The young minister, on ceasing to speak had withdrawn a few steps from the group, and stood with his face partially concealed in the heavy folds of the window-curtain; while the shadow of his figure, which the sunlight cast upon the floor, was tremulous with the vehemence of his appeal. Pearl, that wild and flighty little elf stole softly towards him, and taking his hand in the grasp of both her own, laid her cheek against it; a caress so tender, and withal so unobtrusive, that her mother, who was looking on, asked herself—“Is that my Pearl?” Yet she knew that there was love in the child’s heart, although it mostly revealed itself in passion, and hardly twice in her lifetime had been softened by such gentleness as now. The minister—for, save the long-sought regards of woman, nothing is sweeter than these marks of childish preference, accorded spontaneously by a spiritual instinct, and therefore seeming to imply in us something truly worthy to be loved—the minister looked round, laid his hand on the child’s head, hesitated an instant, and then kissed her brow. Little Pearl’s unwonted mood of sentiment lasted no longer; she laughed, and went capering down the hall so airily, that old Mr. Wilson raised a question whether even her tiptoes touched the floor.
“The little baggage hath witchcraft in her, I profess,” said he to Mr. Dimmesdale. “She needs no old woman’s broomstick to fly withal!”

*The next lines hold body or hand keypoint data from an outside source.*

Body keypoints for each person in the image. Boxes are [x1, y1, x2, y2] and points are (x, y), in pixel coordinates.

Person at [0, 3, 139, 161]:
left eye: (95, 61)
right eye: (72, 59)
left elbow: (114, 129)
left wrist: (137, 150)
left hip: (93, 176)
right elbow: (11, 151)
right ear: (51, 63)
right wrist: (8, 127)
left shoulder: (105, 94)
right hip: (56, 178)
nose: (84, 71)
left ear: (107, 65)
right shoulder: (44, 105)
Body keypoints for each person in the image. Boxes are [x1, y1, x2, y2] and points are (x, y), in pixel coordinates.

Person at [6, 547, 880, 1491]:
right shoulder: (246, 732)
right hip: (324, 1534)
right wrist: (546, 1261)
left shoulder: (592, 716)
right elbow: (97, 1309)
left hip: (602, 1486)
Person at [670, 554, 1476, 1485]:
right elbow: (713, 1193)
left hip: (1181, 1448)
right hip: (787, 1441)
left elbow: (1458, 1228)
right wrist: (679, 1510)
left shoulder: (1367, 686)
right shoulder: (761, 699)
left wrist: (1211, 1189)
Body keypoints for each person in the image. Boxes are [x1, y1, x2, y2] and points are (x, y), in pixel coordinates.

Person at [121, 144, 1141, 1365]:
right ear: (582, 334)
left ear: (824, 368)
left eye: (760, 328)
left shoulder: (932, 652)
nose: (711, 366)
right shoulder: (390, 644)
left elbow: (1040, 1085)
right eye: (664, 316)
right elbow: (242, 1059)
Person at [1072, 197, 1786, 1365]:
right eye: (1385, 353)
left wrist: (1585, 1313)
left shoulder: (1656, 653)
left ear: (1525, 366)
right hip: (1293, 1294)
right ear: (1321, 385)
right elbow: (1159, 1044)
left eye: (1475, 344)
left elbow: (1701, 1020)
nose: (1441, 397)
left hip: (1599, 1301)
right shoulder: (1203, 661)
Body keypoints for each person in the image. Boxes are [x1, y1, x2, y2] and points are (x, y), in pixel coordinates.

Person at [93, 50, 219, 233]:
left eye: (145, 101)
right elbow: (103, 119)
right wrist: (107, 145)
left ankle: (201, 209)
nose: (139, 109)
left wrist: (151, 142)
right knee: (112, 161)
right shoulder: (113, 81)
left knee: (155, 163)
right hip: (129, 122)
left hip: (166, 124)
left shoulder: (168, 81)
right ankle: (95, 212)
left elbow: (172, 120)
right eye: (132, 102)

“A strange child!” remarked old Roger Chillingworth. “It is easy to see the mother’s part in her. Would it be beyond a philosopher’s research, think ye, gentlemen, to analyse that child’s nature, and, from it make a mould, to give a shrewd guess at the father?”
“Nay; it would be sinful, in such a question, to follow the clue of profane philosophy,” said Mr. Wilson. “Better to fast and pray upon it; and still better, it may be, to leave the mystery as we find it, unless Providence reveal it of its own accord. Thereby, every good Christian man hath a title to show a father’s kindness towards the poor, deserted babe.”
The affair being so satisfactorily concluded, Hester Prynne, with Pearl, departed from the house. As they descended the steps, it is averred that the lattice of a chamber-window was thrown open, and forth into the sunny day was thrust the face of Mistress Hibbins, Governor Bellingham’s bitter-tempered sister, and the same who, a few years later, was executed as a witch.
“Hist, hist!” said she, while her ill-omened physiognomy seemed to cast a shadow over the cheerful newness of the house. “Wilt thou go with us to-night? There will be a merry company in the forest; and I well-nigh promised the Black Man that comely Hester Prynne should make one.”
“Make my excuse to him, so please you!” answered Hester, with a triumphant smile. “I must tarry at home, and keep watch over my little Pearl. Had they taken her from me, I would willingly have gone with thee into the forest, and signed my name in the Black Man’s book too, and that with mine own blood!”